SELECTED TEXT>
###

It is known that 95% of the tendon dry mass in composed by collagen, 60% of these are type I collagen [1]. The structural arrangements of the collagen fibrils and their association to other extracellular matrix components, such as proteoglycans and metalloproteinases, are responsible for the tendon biomechanical properties [10]. With ageing, there is a decrease in the proteoglycans and water content along with reduction in collagen turnover and in the synthesis of collagenolytic enzymes, predisposing the tissue to lesions [11]. Studies performed with ovariectomized females concluded that estrogen absence leaded to changes in collagen structure in the bone matrix, diminishing the tissue quality [12].

###

EXTRACTED ENTRIES>
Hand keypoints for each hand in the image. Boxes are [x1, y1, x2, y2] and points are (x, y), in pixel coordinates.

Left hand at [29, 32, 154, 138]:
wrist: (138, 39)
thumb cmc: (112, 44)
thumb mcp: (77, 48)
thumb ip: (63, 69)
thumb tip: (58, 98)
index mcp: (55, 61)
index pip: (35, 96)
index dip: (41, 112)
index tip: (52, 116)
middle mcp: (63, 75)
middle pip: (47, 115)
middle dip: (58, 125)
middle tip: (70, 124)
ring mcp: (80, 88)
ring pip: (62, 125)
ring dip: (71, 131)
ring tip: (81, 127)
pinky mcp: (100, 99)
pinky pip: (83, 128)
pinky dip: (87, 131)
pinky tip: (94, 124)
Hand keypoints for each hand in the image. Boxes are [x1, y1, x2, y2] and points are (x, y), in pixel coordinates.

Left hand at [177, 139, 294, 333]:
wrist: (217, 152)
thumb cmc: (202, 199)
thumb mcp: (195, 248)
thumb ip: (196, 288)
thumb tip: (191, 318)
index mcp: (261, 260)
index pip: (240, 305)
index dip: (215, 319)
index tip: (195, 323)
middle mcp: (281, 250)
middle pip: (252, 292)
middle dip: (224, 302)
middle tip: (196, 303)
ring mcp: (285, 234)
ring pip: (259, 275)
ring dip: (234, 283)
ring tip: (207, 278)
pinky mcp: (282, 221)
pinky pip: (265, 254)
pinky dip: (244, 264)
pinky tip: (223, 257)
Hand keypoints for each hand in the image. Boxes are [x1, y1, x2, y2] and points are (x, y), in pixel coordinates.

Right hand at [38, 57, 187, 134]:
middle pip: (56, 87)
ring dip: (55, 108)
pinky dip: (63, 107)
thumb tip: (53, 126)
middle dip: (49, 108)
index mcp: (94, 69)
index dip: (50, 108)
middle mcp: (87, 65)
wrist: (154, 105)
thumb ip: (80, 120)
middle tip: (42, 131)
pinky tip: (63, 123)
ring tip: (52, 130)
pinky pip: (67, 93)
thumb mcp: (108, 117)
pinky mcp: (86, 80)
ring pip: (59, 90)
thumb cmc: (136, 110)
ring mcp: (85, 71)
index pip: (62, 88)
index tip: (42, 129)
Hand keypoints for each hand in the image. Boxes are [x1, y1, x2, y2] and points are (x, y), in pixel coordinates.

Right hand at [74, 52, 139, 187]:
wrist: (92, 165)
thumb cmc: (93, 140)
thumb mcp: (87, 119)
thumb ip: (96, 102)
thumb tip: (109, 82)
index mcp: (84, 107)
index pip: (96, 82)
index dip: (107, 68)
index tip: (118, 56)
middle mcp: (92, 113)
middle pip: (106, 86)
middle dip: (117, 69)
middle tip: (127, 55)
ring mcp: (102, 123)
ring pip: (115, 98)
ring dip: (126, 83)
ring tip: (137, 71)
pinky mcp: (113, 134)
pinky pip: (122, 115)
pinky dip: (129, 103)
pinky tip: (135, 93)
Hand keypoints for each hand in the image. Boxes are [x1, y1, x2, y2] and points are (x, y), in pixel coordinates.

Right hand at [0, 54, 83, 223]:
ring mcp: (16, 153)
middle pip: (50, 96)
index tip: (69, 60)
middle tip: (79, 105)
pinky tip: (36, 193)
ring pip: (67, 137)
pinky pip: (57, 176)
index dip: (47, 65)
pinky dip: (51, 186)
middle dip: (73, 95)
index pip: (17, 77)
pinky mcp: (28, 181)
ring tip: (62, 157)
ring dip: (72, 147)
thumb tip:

###

BRIEF A> In the text on tendon collagen, what percentage of the tendon's dry mass is made up of collagen?
BRIEF B> Pick up the text on tendon collagen after its final sentence and keep writing it.
You won't need the rows for any of this.

ANSWER SECTION A> 95%

ANSWER SECTION B>
Markiewics [13] observed that estrogen receptors in skin have different roles regarding collagen and metalloproteinases biosynthesis. Other studies associated estrogen reduction with a decrease in the concentration of collagen in the pelvis tendon and ligaments, contributing to pelvic organs prolapse [14,15]. All these studies suggest a link between estrogen and collagen explaining, at least in part, women predisposition to tendons injuries. Literature also points to modifications in other components of the extracellular matrix, such as metalloproteinases and proteoglycans. We believe that this poor explored matter is very promising to understand more about the collagen and musculoskeletal system dynamics and particularly to increase our general knowledge on women's health, including some enlightening on the relation of menstrual cycle, menopause and hormone reposition therapy over the tendons, either healthy or after rupture.

1. Nourissat G, Berenbaum F, Duprez D (2015) Tendon injury: from biology to tendon repair. Nat Rev Rheumatol 11(4): 223-233.
2. Riley G (2008) Tendinopathy: From basic science to treatment. Nat Clin Pract Rheumatol 4(2): 82-89.
3. Kaux JF, Forthomme B, Goff CL Crielaard JM, Croisier JL (2011) Current opinions on tendinopathy. J Sports Sci Med 10(2): 238-253.
4. Szaro P Witkowski G, Smigielski R, Krajewski P, Ciszek B (2009) Fascicles of the adult human Achilles tendon-an anatomical study. Ann Anat 191(6): 586-593.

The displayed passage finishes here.